[start DATA TO PROCESS]

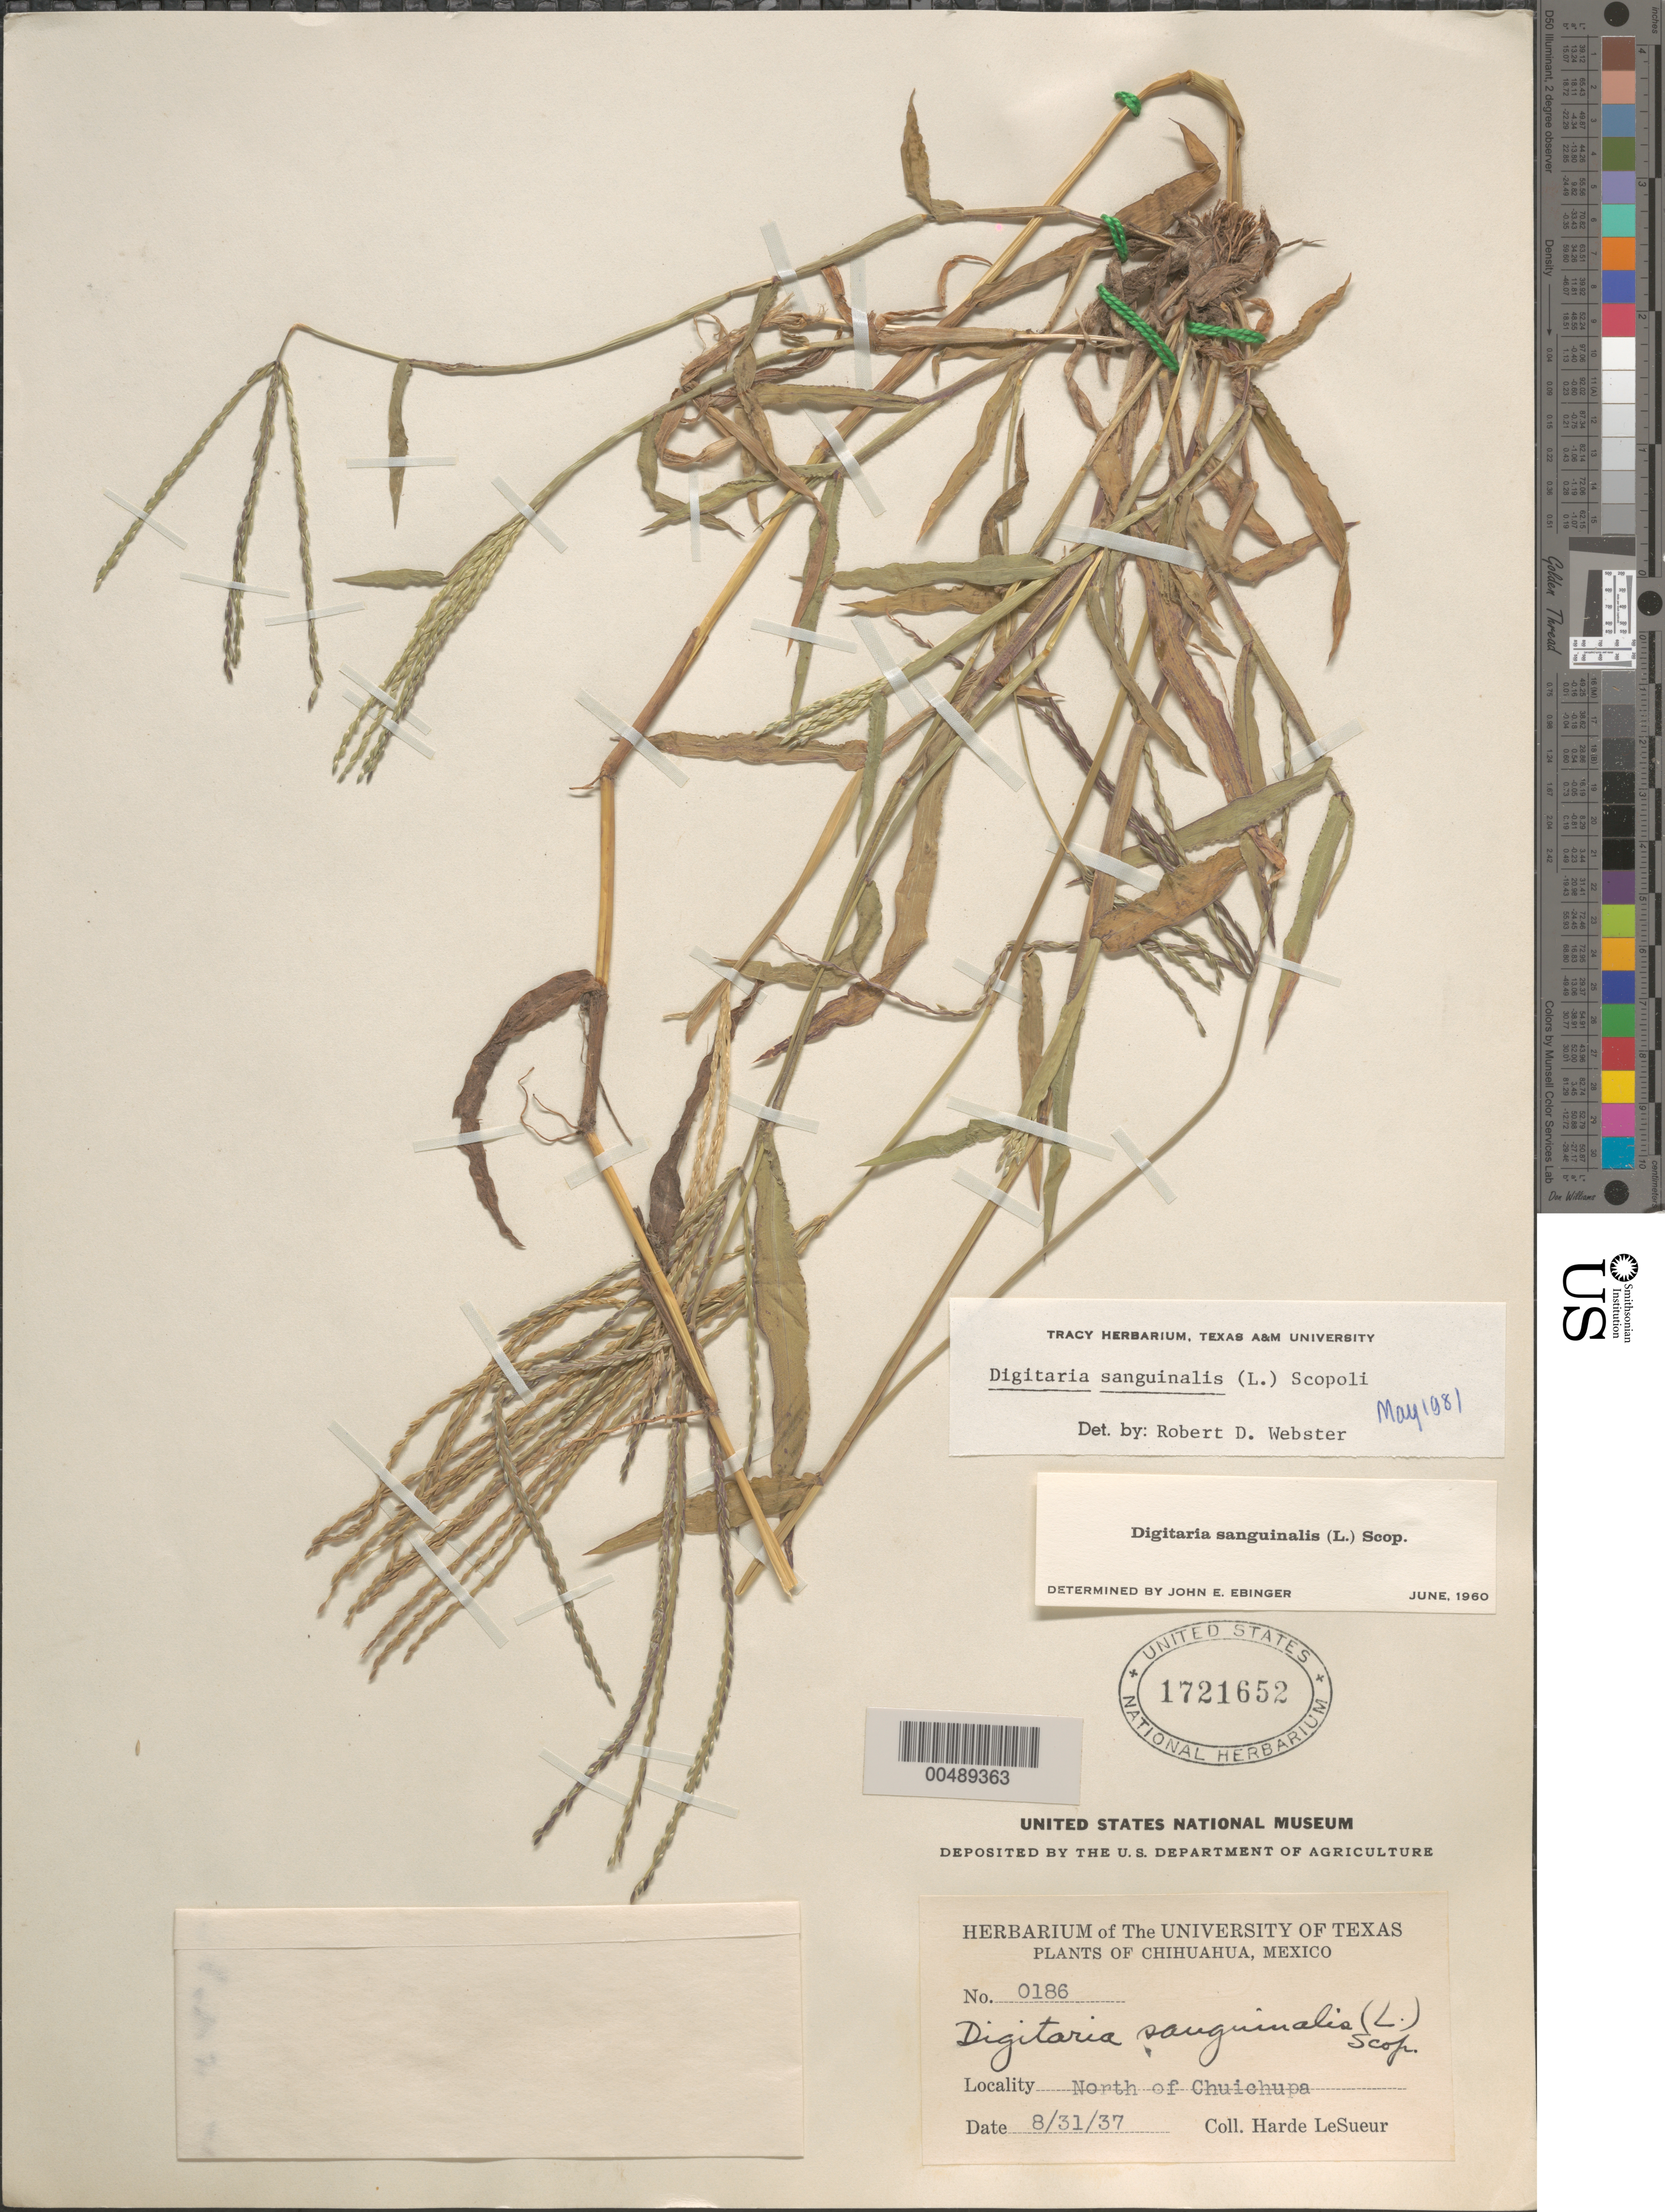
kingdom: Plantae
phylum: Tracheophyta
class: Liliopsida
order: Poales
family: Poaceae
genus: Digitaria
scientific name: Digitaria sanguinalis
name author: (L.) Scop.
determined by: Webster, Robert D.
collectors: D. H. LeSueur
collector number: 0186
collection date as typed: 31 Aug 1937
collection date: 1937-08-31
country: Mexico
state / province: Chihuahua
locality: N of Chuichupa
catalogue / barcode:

[end DATA TO PROCESS]

WHAT THE TASK ASKS:
Put every line of the listing above into a JSON list of strings, one string per line, skipping blank lines and omitting the pictures.

OUTPUT OF THE TASK:
[
  "kingdom: Plantae",
  "phylum: Tracheophyta",
  "class: Liliopsida",
  "order: Poales",
  "family: Poaceae",
  "genus: Digitaria",
  "scientific name: Digitaria sanguinalis",
  "name author: (L.) Scop.",
  "determined by: Webster, Robert D.",
  "collectors: D. H. LeSueur",
  "collector number: 0186",
  "collection date as typed: 31 Aug 1937",
  "collection date: 1937-08-31",
  "country: Mexico",
  "state / province: Chihuahua",
  "locality: N of Chuichupa",
  "catalogue / barcode:"
]